Destruction was something the federal court was willing to risk, holding that no matter how it tried to construe Mr. Lance’s complaint, there just wasn’t a civil rights violation alleged. Of course, he was free to pursue his complaint in state court, and we assume he did so.
Lance v. Brewer, 2007 U.S. Dist. LEXIS 30247, 2007 WL 1219636 (D.S.C., Apr. 24, 2007). In late 2005 Defendant Brewer cut down three large trees and other tree limbs on Plaintiff Lance’s property without permission. Lance asserted that Brewer, who ran a business named Don’s Scrap Metal and Iron, sold these trees for profit but that he and his relatives did not receive any profit. Lance alleged that Brewer told him the county gave him permission to cut down the trees, but according to Lance, a county employee told him that Brewer did not have permission to cut down the trees. In addition to these claims, Lance argued that Brewer’s grandfather purchased the property adjoining his property forty to fifty years ago by “fooling” Lance’s cousin into selling 20 acres of river-front property for $200.00.

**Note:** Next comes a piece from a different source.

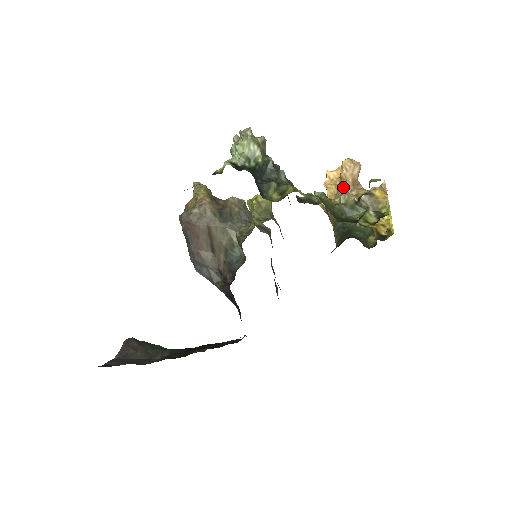
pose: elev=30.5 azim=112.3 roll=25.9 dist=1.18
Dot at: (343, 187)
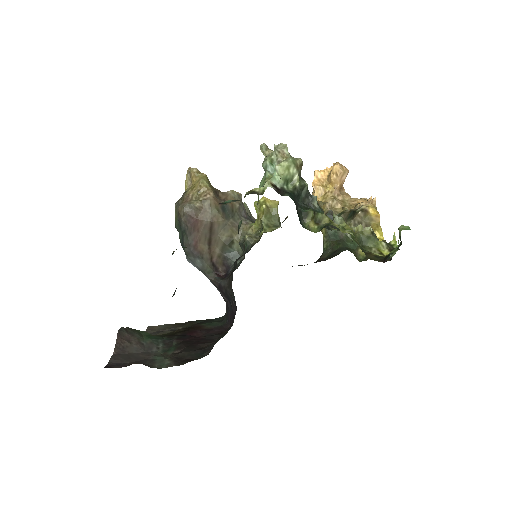
Dot at: (331, 190)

Lance alleges Brewer’s actions constitute racism and discrimination under 42 U.S.C § 1983, and he seeks $85,000.00 on behalf of the heirs of his cousin, Willie Lance. A U.S. Magistrate Judge recommended that Lance’s claim be dismissed. Lance disagreed, and sought rejection of the Report & Recommendation.
Held: Lance’s tree-cutting-as-civil-rights case was dismissed. The Court noted that Lance had objected to Report and Recommendation because “GOD ALMIGHTY does not like what you Racist people are doing, and GOD will show it very soon by punishment, and Destruction. The United States Court has Federal Jurisdiction, because this is a Civil Rights Violation.” The Court said, “[t]he Plaintiff’s unsubstantiated statement that the Court has federal jurisdiction because this is a civil rights violation does not change the fact that even liberally construing the Plaintiff’s complaint, it fails to state a claim for a federal civil rights violation.” Here, Brewer is a private individual.

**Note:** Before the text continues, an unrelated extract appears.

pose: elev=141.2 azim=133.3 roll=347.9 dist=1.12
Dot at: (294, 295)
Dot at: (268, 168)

What’s more, Lance tried to state a claim pursuant to § 1981. The Court held that Lance has failed to allege an essential element of a § 1981 claim, that there is a contract or property law right enjoyed by white citizens but not by the Plaintiff, who is black. The Court concluded that – tree or no tree – no federal question was raised by Lance’s claim, and thus jurisdiction did not exist.